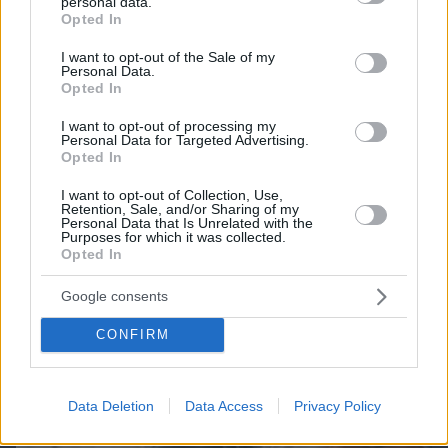
personal data.
ΔΕΙΤΕ ΟΛΑ ΤΑ GAMES
grant or deny consent to Google and its third-party tags to
Opted In
use your data for below specified purposes in below Google
consent section.
I want to opt-out of the Sale of my
Personal Data.
Best of Network
Opted In
I want to opt-out of processing my
Personal Data for Targeted Advertising.
Opted In
I want to opt-out of Collection, Use,
Retention, Sale, and/or Sharing of my
Personal Data that Is Unrelated with the
Purposes for which it was collected.
Opted In
Google consents
CONFIRM
Data Deletion
Data Access
Privacy Policy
|---|
• _Work item_
Everything in the entries except the pictures should be returned exactly as given.

• _Task result_
personal data.
ΔΕΙΤΕ ΟΛΑ ΤΑ GAMES
grant or deny consent to Google and its third-party tags to
Opted In
use your data for below specified purposes in below Google
consent section.
I want to opt-out of the Sale of my
Personal Data.
Best of Network
Opted In
I want to opt-out of processing my
Personal Data for Targeted Advertising.
Opted In
I want to opt-out of Collection, Use,
Retention, Sale, and/or Sharing of my
Personal Data that Is Unrelated with the
Purposes for which it was collected.
Opted In
Google consents
CONFIRM
Data Deletion
Data Access
Privacy Policy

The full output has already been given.